[Start INFORMATION SHOWN]

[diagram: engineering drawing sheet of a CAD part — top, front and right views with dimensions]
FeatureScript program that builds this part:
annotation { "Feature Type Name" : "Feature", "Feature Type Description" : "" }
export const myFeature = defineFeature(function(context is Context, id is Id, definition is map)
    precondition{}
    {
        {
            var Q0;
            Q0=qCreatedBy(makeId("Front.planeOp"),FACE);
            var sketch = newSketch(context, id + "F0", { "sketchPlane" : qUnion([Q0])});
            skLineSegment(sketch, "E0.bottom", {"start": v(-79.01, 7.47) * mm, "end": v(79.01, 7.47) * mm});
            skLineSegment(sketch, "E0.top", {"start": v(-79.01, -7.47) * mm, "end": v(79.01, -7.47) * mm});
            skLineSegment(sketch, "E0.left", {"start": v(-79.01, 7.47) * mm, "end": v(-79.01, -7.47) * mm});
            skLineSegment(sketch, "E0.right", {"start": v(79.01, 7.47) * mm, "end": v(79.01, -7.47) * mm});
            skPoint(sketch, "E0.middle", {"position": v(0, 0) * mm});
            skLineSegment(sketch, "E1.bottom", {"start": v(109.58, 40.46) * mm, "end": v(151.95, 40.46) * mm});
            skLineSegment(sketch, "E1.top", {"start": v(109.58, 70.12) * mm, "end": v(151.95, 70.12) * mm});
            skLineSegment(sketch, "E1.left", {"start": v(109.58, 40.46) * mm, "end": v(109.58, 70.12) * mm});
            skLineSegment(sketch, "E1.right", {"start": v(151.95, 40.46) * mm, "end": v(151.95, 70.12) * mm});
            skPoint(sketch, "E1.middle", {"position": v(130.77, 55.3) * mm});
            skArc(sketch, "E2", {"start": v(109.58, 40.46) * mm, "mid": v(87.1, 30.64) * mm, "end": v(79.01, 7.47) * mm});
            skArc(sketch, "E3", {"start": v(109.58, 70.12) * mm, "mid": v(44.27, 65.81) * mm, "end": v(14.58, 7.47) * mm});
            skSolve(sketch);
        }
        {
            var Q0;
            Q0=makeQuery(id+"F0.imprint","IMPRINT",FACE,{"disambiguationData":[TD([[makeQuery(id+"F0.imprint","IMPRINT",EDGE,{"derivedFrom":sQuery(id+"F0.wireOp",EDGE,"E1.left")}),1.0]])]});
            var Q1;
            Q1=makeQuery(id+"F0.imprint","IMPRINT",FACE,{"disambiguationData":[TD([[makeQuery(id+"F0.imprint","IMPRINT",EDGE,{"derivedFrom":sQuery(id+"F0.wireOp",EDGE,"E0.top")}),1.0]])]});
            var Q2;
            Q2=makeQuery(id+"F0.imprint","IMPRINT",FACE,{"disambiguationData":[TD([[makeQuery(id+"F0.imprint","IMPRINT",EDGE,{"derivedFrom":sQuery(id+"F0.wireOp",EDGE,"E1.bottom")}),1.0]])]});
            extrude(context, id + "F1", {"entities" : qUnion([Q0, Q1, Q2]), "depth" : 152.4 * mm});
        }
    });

[End INFORMATION SHOWN]

### AIM OF THE EXERCISE
Rewrite the data from its first line through the line containing "v(130.77, 55.3) *", with "myFeature" changed to "slotFeature" and nothing else altered.

### SOLVED PROBLEM
[diagram: engineering drawing sheet of a CAD part — top, front and right views with dimensions]
FeatureScript program that builds this part:
annotation { "Feature Type Name" : "Feature", "Feature Type Description" : "" }
export const slotFeature = defineFeature(function(context is Context, id is Id, definition is map)
    precondition{}
    {
        {
            var Q0;
            Q0=qCreatedBy(makeId("Front.planeOp"),FACE);
            var sketch = newSketch(context, id + "F0", { "sketchPlane" : qUnion([Q0])});
            skLineSegment(sketch, "E0.bottom", {"start": v(-79.01, 7.47) * mm, "end": v(79.01, 7.47) * mm});
            skLineSegment(sketch, "E0.top", {"start": v(-79.01, -7.47) * mm, "end": v(79.01, -7.47) * mm});
            skLineSegment(sketch, "E0.left", {"start": v(-79.01, 7.47) * mm, "end": v(-79.01, -7.47) * mm});
            skLineSegment(sketch, "E0.right", {"start": v(79.01, 7.47) * mm, "end": v(79.01, -7.47) * mm});
            skPoint(sketch, "E0.middle", {"position": v(0, 0) * mm});
            skLineSegment(sketch, "E1.bottom", {"start": v(109.58, 40.46) * mm, "end": v(151.95, 40.46) * mm});
            skLineSegment(sketch, "E1.top", {"start": v(109.58, 70.12) * mm, "end": v(151.95, 70.12) * mm});
            skLineSegment(sketch, "E1.left", {"start": v(109.58, 40.46) * mm, "end": v(109.58, 70.12) * mm});
            skLineSegment(sketch, "E1.right", {"start": v(151.95, 40.46) * mm, "end": v(151.95, 70.12) * mm});
            skPoint(sketch, "E1.middle", {"position": v(130.77, 55.3) * mm});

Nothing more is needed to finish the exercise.